Speed
- Author: William S. Burroughs Jr.
- Cover artist: Ira Cohen (photo)
- Language: English
- Genre: Autobiographical novel
- Publisher: Olympia Press
- Publication date: 1970
- Publication place: United States
- Media type: Print (Paperback & Hardback)
- Pages: 160
- ISBN: 0-7004-0050-8 (first edition, paperback)
- OCLC: 240291
- Dewey Decimal: 813/.5/4
- LC Class: PZ4.B9719 Sp3 PS3552.U749
- Followed by: Kentucky Ham

= Speed (novel) =

1970 novel by William S. Burroughs, Jr.

Speed, first published in 1970, was the first of three published works by William S. Burroughs Jr., the son of the Beat Generation author William S. Burroughs.

==Summary==

Set in the mid-1960s, the story follows a teenaged Billy Burroughs as he hitchhikes from his grandmother’s home in Palm Beach, Florida to the streets of New York City, where the novel takes place over the course of several months.

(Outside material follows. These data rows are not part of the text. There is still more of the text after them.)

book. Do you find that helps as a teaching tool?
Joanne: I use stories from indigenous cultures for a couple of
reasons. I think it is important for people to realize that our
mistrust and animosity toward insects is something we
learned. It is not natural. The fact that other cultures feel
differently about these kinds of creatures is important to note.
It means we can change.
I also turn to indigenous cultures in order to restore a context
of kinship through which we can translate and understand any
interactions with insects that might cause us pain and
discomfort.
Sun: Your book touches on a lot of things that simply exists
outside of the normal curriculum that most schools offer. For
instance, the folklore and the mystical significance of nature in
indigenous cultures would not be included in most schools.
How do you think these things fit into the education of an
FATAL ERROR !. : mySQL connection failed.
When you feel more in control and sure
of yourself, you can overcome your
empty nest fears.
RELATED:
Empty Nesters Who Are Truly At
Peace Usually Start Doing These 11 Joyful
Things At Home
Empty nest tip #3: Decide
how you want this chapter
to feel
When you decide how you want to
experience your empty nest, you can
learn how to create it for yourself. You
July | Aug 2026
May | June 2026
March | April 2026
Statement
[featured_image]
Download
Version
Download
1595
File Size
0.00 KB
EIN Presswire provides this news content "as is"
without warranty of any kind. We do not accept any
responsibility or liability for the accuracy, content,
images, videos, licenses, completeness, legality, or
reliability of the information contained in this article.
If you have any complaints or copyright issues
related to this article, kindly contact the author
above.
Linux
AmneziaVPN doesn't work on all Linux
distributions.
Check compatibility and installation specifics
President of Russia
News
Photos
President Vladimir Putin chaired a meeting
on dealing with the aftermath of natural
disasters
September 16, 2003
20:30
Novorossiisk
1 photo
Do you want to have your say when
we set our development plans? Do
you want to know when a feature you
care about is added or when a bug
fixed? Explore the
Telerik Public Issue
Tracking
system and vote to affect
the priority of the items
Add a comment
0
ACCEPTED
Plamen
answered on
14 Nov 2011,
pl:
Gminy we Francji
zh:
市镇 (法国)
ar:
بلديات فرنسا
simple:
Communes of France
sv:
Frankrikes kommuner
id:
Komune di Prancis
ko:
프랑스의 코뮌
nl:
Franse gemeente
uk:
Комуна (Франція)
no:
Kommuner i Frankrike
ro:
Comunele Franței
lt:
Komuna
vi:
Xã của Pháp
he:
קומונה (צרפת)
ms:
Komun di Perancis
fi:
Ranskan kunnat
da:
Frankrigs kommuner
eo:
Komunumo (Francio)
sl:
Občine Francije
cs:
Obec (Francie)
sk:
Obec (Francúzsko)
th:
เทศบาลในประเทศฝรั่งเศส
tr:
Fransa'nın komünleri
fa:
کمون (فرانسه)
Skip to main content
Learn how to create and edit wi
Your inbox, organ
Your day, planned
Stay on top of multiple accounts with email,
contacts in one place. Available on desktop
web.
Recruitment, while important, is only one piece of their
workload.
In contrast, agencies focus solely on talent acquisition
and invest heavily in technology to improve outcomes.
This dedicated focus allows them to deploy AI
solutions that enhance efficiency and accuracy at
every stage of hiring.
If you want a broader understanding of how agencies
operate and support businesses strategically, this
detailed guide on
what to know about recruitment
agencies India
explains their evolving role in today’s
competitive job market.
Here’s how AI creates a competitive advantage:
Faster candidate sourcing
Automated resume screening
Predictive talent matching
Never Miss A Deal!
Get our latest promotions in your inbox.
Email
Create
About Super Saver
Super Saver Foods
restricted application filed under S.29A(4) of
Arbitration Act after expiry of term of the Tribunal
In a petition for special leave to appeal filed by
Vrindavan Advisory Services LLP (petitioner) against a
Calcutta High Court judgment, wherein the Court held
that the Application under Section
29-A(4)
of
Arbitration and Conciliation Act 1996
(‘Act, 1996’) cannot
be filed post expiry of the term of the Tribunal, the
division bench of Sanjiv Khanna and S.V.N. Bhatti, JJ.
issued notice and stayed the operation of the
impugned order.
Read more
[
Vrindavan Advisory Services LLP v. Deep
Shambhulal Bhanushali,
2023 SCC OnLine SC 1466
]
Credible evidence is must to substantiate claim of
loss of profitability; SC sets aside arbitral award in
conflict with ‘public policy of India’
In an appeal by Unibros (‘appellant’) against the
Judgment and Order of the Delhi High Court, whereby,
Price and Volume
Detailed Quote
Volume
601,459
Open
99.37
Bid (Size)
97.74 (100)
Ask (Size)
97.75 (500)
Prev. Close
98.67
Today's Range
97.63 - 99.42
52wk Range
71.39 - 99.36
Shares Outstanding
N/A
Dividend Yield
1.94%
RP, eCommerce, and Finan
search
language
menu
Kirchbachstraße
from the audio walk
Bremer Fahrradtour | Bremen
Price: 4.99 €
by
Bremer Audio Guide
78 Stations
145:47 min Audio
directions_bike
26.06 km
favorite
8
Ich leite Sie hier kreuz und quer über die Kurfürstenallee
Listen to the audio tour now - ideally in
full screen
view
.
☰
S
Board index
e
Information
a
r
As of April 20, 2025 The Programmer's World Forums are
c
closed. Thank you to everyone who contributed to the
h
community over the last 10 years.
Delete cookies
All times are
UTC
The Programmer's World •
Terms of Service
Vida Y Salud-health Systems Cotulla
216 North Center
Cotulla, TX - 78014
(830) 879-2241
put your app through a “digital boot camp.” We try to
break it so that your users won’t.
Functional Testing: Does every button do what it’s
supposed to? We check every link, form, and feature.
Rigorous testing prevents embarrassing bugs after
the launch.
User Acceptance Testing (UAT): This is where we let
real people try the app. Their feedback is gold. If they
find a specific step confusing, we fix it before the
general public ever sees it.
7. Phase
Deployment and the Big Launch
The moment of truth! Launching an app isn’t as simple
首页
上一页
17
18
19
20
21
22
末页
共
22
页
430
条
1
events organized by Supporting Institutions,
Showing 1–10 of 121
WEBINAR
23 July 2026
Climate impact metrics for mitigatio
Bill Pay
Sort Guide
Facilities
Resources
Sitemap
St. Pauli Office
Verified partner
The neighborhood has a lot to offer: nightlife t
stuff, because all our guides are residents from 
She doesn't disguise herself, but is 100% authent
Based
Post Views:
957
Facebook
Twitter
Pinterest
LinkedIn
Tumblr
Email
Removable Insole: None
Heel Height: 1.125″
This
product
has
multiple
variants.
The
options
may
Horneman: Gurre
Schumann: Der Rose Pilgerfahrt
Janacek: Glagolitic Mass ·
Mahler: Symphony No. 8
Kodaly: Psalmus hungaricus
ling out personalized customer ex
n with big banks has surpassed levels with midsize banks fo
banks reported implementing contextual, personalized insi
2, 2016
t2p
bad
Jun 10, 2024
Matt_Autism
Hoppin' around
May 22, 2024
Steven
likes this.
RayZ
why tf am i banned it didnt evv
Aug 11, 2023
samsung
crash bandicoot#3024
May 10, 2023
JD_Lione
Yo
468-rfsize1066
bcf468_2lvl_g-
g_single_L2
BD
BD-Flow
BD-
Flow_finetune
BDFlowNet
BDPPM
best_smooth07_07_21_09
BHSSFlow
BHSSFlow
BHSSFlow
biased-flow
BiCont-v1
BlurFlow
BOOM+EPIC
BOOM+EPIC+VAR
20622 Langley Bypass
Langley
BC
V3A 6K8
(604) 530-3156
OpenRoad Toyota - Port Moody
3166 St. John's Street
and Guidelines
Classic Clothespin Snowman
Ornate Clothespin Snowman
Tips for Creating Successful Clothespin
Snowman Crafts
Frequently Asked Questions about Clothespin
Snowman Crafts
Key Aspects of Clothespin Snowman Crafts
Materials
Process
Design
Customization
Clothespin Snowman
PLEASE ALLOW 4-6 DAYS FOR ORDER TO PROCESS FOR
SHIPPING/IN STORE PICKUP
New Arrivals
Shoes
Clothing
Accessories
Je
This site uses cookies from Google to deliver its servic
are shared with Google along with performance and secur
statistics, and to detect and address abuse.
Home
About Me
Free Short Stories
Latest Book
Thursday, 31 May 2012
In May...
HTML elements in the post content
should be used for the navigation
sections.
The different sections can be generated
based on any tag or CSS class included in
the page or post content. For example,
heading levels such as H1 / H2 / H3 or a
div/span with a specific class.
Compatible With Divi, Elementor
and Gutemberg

As he drifts through the city under the constant influence of speed, Burroughs’ reflects on his interactions with acquaintances and the experiences that accompany his relentless search to remain high.

==Impact==
Burroughs' second work, Kentucky Ham, is similar in some aspects to Speed and elucidates the other adventures had by him after Speed was written. His third work, Cursed From Birth, was compiled by David Ohle and published posthumously.

Due to the author's having an almost identical name to his more famous father, and because the book deals with themes often featured in his father's writings, Speed is often erroneously credited to the elder Burroughs.